I'll arrive to Canada on 7 augast to attend the world scout Mondial
and ill take the train from Montreal to Ottawa

my question is that i have two bag one of them 23 KG and the other is back bag around 4Kg
How much is the charge for extra Kg or there is no way to take this weight of bag ?
i heared about *Checked baggage offer ? *
should I take Bussines Ticket !
please help me


----------



## Bob Dylan (Jul 31, 2013)

Amtrak does run trains to Canada (the Cascades from Seattle-Vancouver/the Maple Leaf from New York to Toronto (it becomes a VIA Train @ the Border @ Niagara Falls)/and the Adirondack from New York-Montreal! However the Train you are riding is a VIA Train (Canadas version of Amtrak) so please Google up the VIA Website (via.ca) and read the Baggage Policies, VIA is more strict than Amtrak when it come to Baggage, both Checked and Carryon! Ottawa is a Great City and Canada is beautiful, enjoy your trip to the Great White North!


----------



## guest (Jul 31, 2013)

Your bag fits within the new carry on rules, which allows you to bring on board luggage up to 50lbs (23kg), but at a $20 surcharge for an item over 40 lbs (18 kg). You are also allowed a second item like a backpack up to 25 lbs, so your 4 kg is well within the limits.

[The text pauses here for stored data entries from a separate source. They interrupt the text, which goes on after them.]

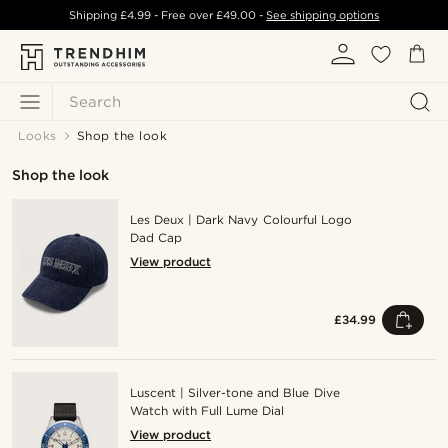
Shipping
£4.99
- Free over
£49.00
-
See shipping options
Search
Looks
Shop the look
Shop the look
Les Deux | Dark Navy Colourful Logo
Dad Cap
View product
£34.99
Luscent | Silver-tone and Blue Dive
Watch with Full Lume Dial
View product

Some Montreal- Ottawa trains have a baggage car and offer checked baggage service, but most do not. Also if you are getting on at Dorval Station (adjacent to Trudeau Airport) there is no checked baggae. If you can take advantage of checked baggage, you can do so without charge.


----------



## sharloc (Aug 3, 2013)

thanks alot guys


----------



## railiner (Aug 3, 2013)

Curious why they would limit weight, especially to 'carry-on' (yourself) baggage? On railroad trains, 'size matters', much more than weight.....

Do they actually weigh your carry-on bags? I have never seen or heard of that.....


----------



## CHamilton (Aug 3, 2013)

railiner said:


> Curious why they would limit weight, especially to 'carry-on' (yourself) baggage? On railroad trains, 'size matters', much more than weight.....Do they actually weigh your carry-on bags? I have never seen or heard of that.....


Yes, VIA certainly does weigh bags. At Montreal's Gare Centrale, they have a scale right next to the stairway down to the tracks, and one person in line had her bags weighed and told that she needed to get rid of 7 kg, or pay a fee.

But yes, size does matter. We definitely had too much carryon luggage on our recent trip on the Canadian. It was a real struggle to find room for everything in our "cabin for two."

On Amtrak Superliners, of course, there is luggage space downstairs, and on Viewliners, there is space in the roomettes above the doorway. But both can be awkward to access and use, so it's best to have a carryon for the time you'll be on the train, and check everything else that you'll need for your trip.


----------